Pearson correlation coefficient for lagged time series I am trying to calculate lagged Pearson correlation coefficient between time series. I am not interested in calculating cross-correlation. I want to calculate Pearson correlation coefficient because I want to use the correlation for prediction. 
In general, when two variables are strongly correlated, we get a high correlation coefficient. We can fit a straight line in the scatter plot of the two variables and use it for predicting $y$ (based on $x$). In such a case, the variance explained by the fitted line would be equal to the square of the correlation coefficient. 
But when the two variables are arranged in a certain lag and then Pearson correlation coefficient is calculated between them, can we still say that the variance explained will be equal to the square of the correlation coefficient? Can we use the best fit line from the lagged scatter plot for prediction? 
 A: 
But when the two variables are arranged in a certain lag and then Pearson correlation coefficient is calculated between them, can we still say that the variance explained will be equal to the square of the correlation coefficient? 
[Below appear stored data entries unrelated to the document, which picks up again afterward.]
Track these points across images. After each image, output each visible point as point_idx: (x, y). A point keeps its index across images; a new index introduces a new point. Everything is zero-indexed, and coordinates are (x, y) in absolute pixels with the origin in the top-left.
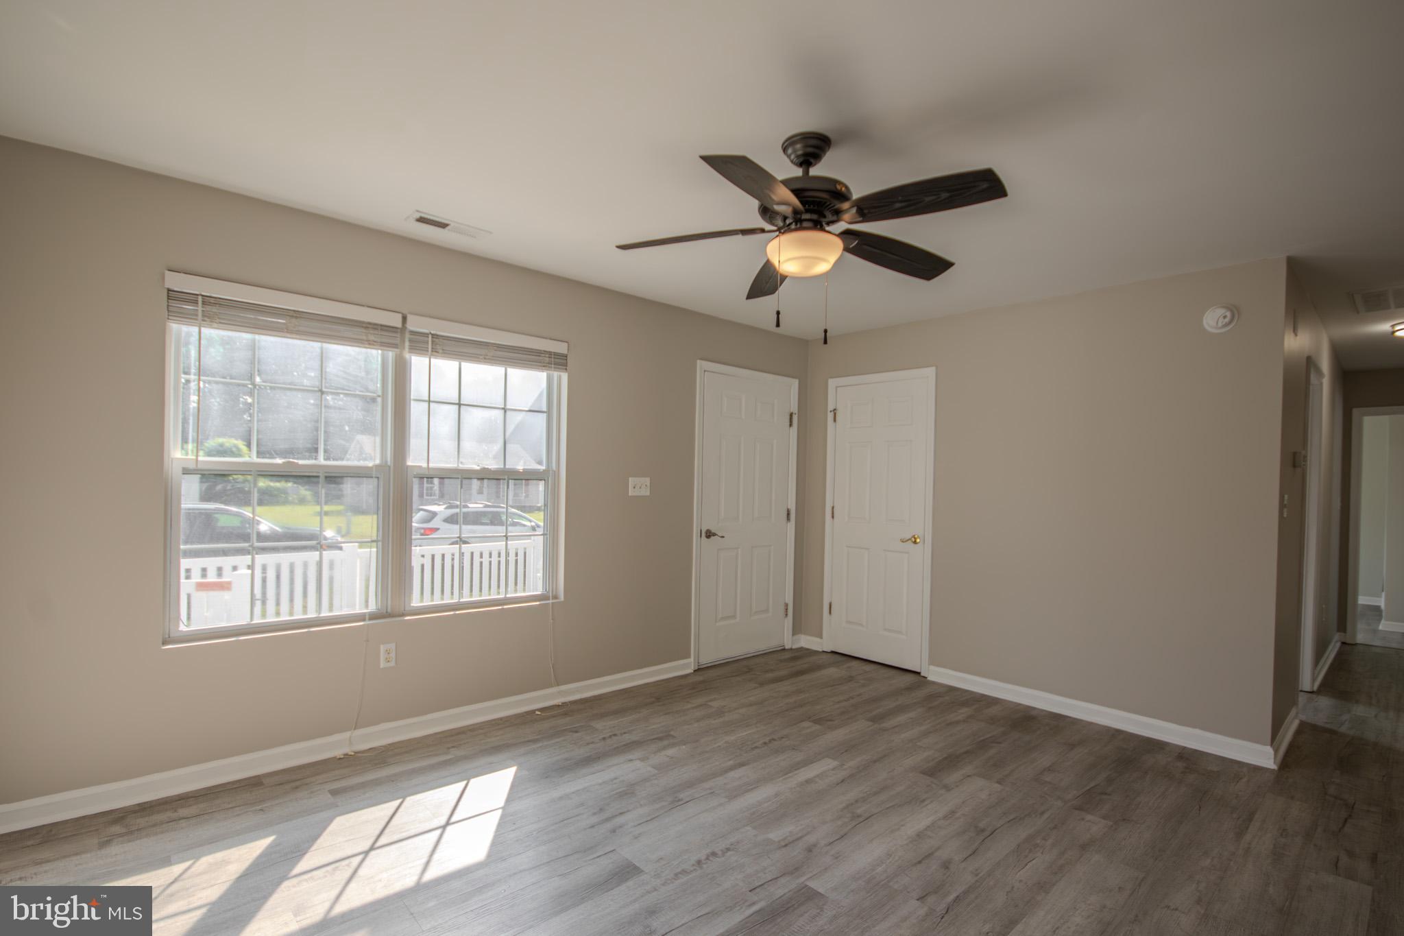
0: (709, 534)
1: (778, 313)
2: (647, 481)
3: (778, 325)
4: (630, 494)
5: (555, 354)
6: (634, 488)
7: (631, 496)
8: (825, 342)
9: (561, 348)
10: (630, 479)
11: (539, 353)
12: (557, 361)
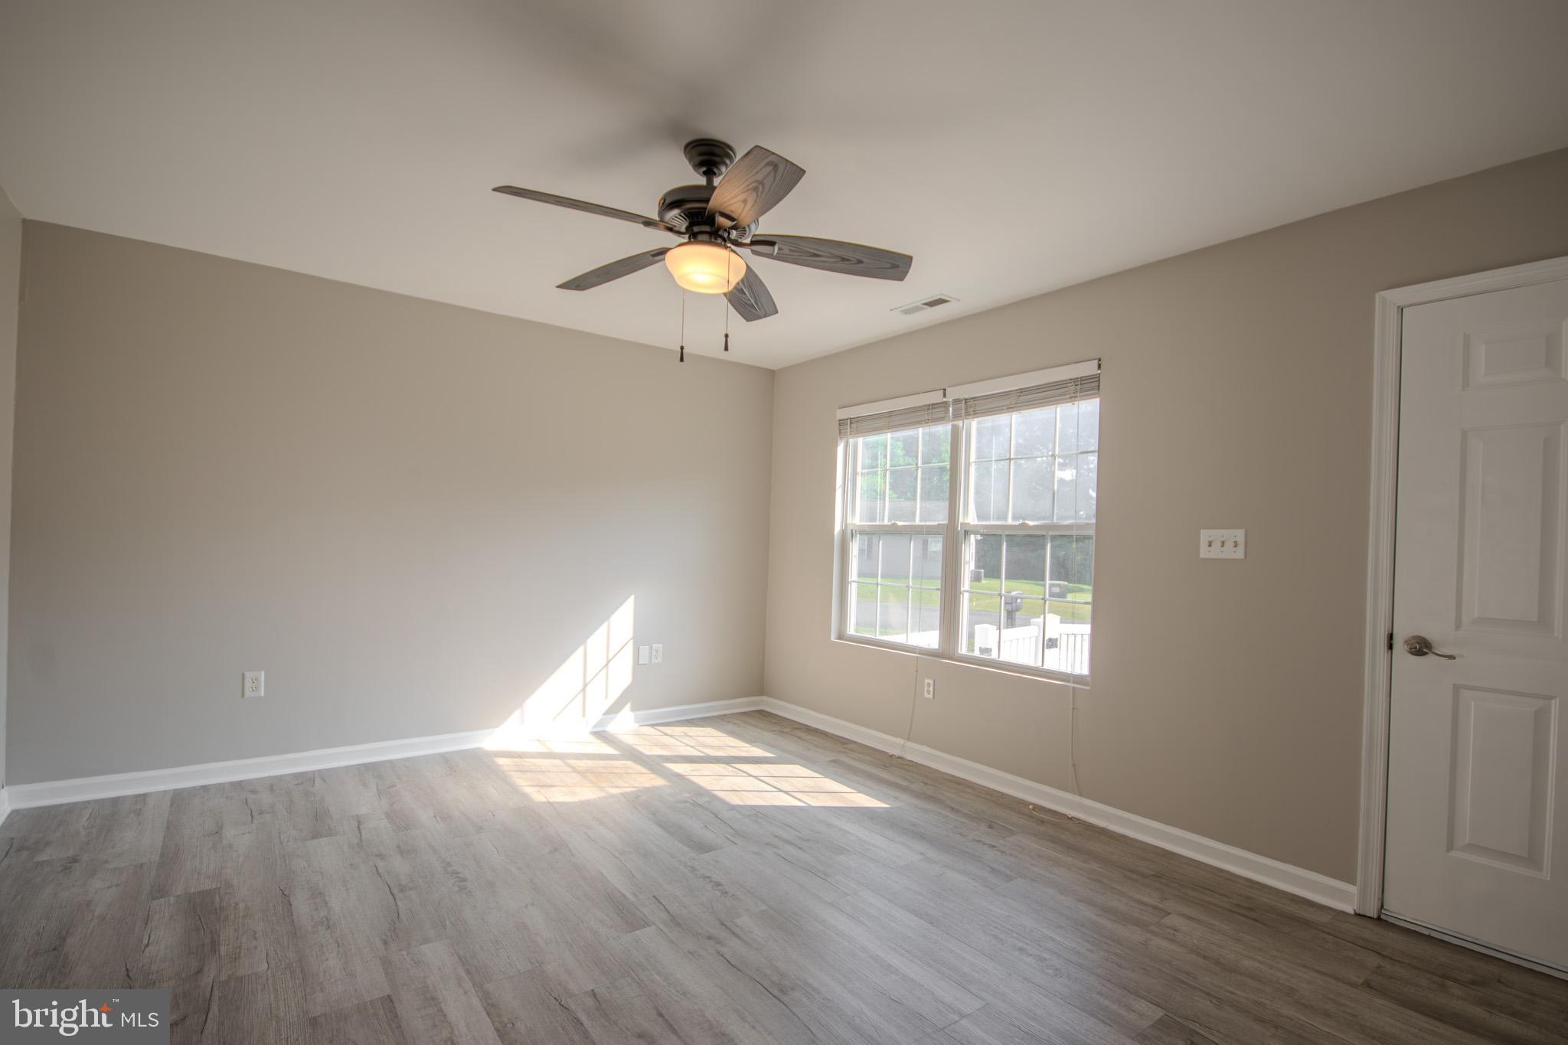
0: (1421, 647)
1: (727, 336)
2: (1239, 535)
3: (726, 349)
4: (1201, 556)
5: (1082, 379)
6: (1210, 545)
7: (1203, 559)
8: (682, 359)
9: (1089, 369)
10: (1202, 531)
11: (1061, 385)
12: (1085, 386)
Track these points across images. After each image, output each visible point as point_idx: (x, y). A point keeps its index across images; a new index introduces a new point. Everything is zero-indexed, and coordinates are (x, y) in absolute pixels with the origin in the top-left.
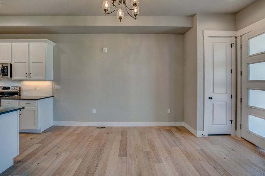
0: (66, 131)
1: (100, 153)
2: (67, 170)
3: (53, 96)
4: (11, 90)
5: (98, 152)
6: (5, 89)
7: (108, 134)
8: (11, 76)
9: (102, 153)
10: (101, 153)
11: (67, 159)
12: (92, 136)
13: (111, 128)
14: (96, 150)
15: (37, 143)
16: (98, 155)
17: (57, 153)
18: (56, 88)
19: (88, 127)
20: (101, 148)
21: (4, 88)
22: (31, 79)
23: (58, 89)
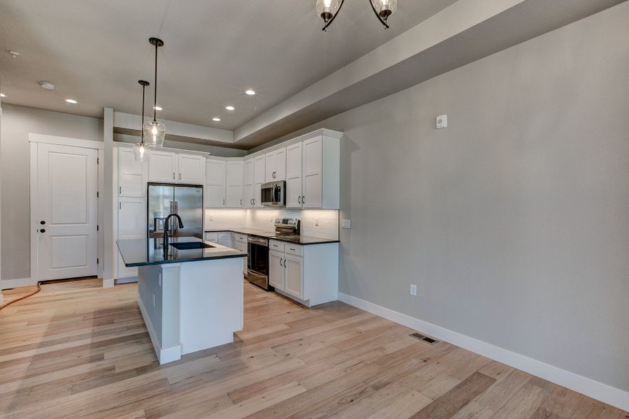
0: (346, 317)
1: (349, 399)
2: (265, 394)
3: (339, 241)
4: (290, 225)
5: (350, 394)
6: (285, 223)
7: (424, 363)
8: (285, 203)
9: (354, 402)
10: (352, 401)
11: (288, 372)
12: (382, 349)
13: (452, 348)
14: (354, 386)
15: (285, 324)
16: (344, 401)
17: (288, 355)
18: (343, 225)
19: (397, 326)
20: (366, 388)
22: (304, 206)
23: (347, 226)
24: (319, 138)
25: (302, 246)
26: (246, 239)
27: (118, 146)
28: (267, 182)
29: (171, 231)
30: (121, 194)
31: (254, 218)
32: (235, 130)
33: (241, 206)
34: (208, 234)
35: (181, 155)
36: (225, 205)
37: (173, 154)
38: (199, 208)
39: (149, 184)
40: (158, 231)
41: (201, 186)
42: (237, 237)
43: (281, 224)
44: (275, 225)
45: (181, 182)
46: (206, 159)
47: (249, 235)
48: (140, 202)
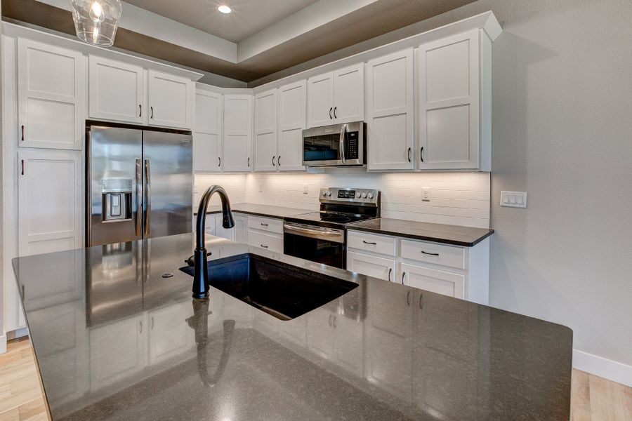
3: (493, 232)
4: (360, 200)
6: (344, 197)
8: (365, 161)
18: (504, 201)
21: (342, 193)
22: (422, 166)
23: (516, 203)
25: (465, 249)
26: (278, 227)
27: (15, 36)
28: (311, 127)
29: (136, 213)
30: (22, 144)
31: (262, 188)
33: (249, 168)
35: (153, 73)
36: (220, 167)
37: (139, 69)
39: (89, 123)
40: (109, 219)
41: (187, 133)
42: (254, 221)
43: (335, 198)
44: (320, 200)
45: (152, 123)
46: (197, 87)
47: (288, 220)
48: (71, 161)
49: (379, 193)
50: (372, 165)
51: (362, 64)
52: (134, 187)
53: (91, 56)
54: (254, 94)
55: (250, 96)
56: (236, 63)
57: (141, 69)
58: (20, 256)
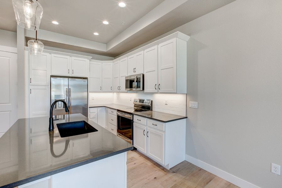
4: (145, 104)
8: (143, 89)
18: (190, 105)
21: (140, 101)
22: (160, 91)
23: (194, 107)
24: (174, 40)
25: (164, 124)
26: (115, 113)
28: (129, 75)
30: (30, 84)
32: (107, 43)
33: (111, 90)
34: (91, 109)
35: (73, 58)
36: (101, 90)
37: (68, 57)
38: (85, 92)
39: (52, 76)
40: (58, 108)
41: (86, 78)
42: (110, 110)
43: (138, 103)
44: (134, 103)
45: (73, 75)
46: (90, 61)
47: (118, 110)
48: (45, 89)
49: (152, 101)
50: (146, 90)
51: (143, 51)
52: (66, 97)
53: (52, 54)
54: (113, 62)
55: (112, 63)
56: (106, 51)
57: (69, 57)
58: (30, 117)
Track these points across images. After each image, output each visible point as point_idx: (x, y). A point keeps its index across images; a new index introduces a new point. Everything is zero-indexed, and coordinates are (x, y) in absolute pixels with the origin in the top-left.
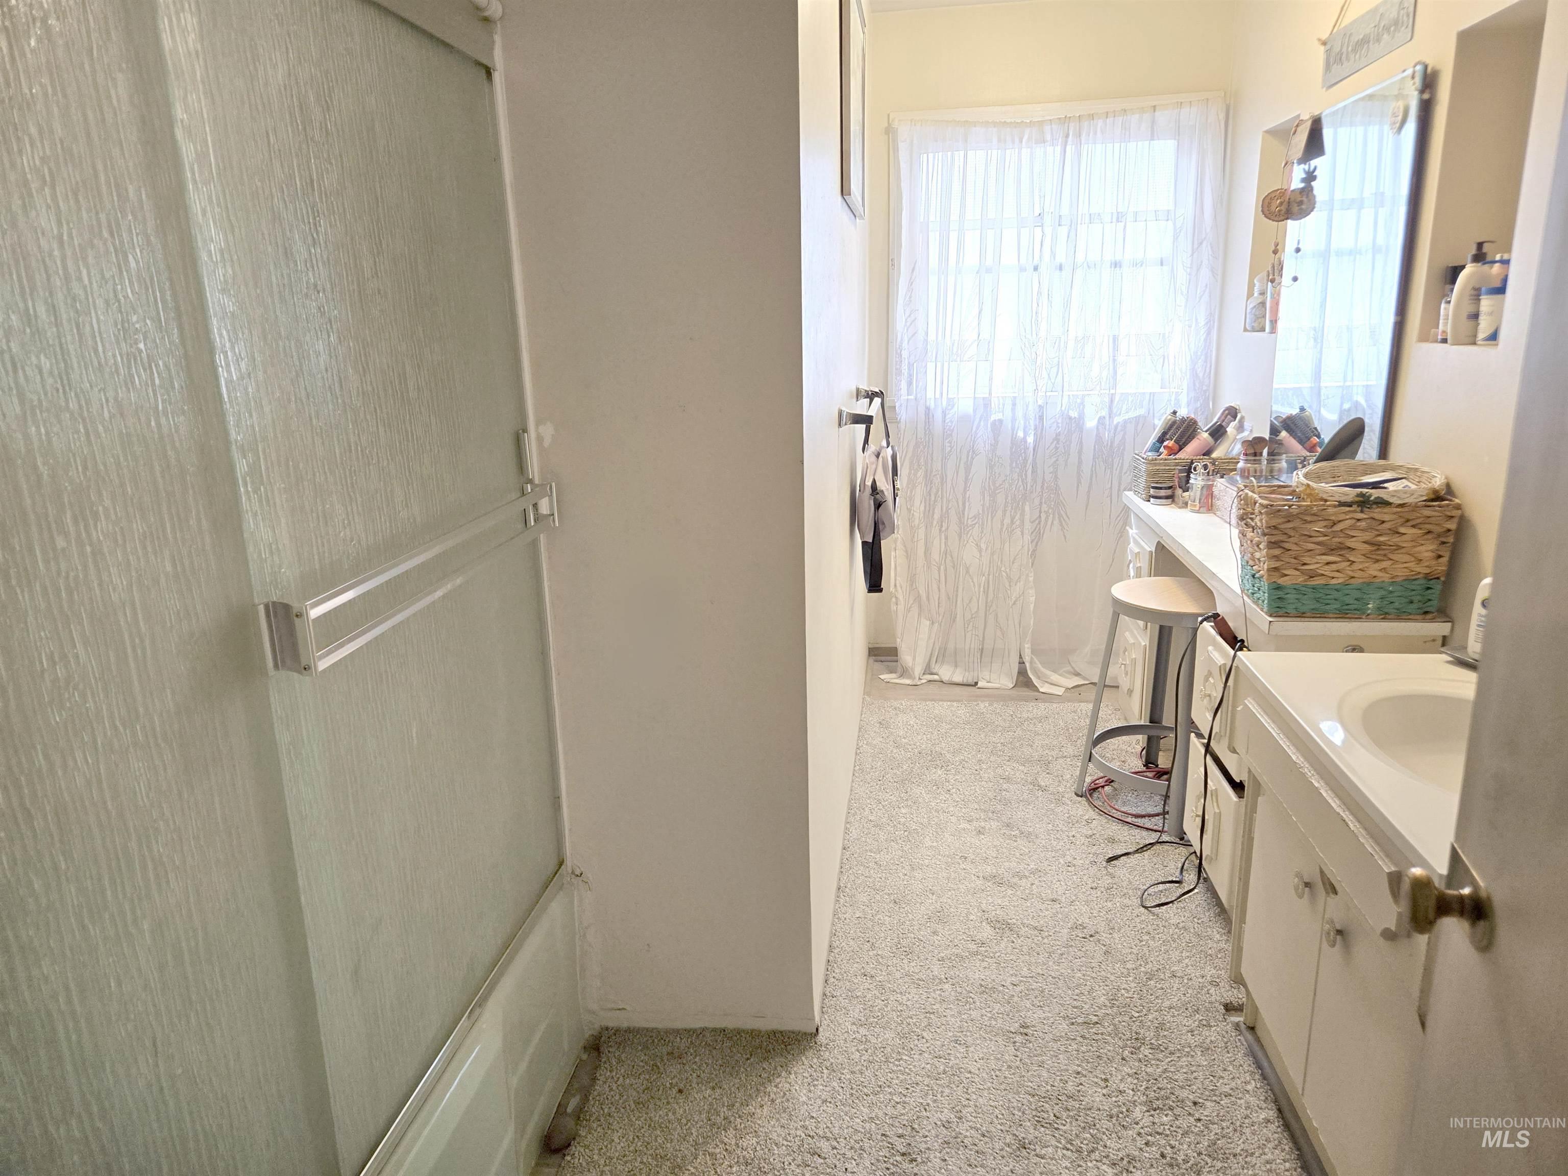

Yes, if you consider explaining the variance of $y_t$ by $x_{t-h}$ where $h$ is the lag order. (But not necessarily so if you consider explaining the variance of $y_t$ by $x_t$.)

Can we use the best fit line from the lagged scatter plot for prediction?

Yes. It is actually quite practical because you have the lagged values earlier than you have the contemporaneous values, hence it is natural to use lagged -- rather than contemporaneous -- values for prediction.

I am trying to calculate lagged Pearson correlation coefficient between time series. I am not interested in calculating cross-correlation.

Cross correlation is the Pearson correlation for lagged time series (when one series is lagged with respect to another.)
Also note that correlation is a natural measure for cross-sectional data where the observations can be assumed to be $i.i.d.$, but it is not that natural in the time series setting where there is time dependence between observations. For example, Pearson correlation is not very useful when applied on two series sharing a common deterministic or stochastic trend (see Spurious correlations website for some examples).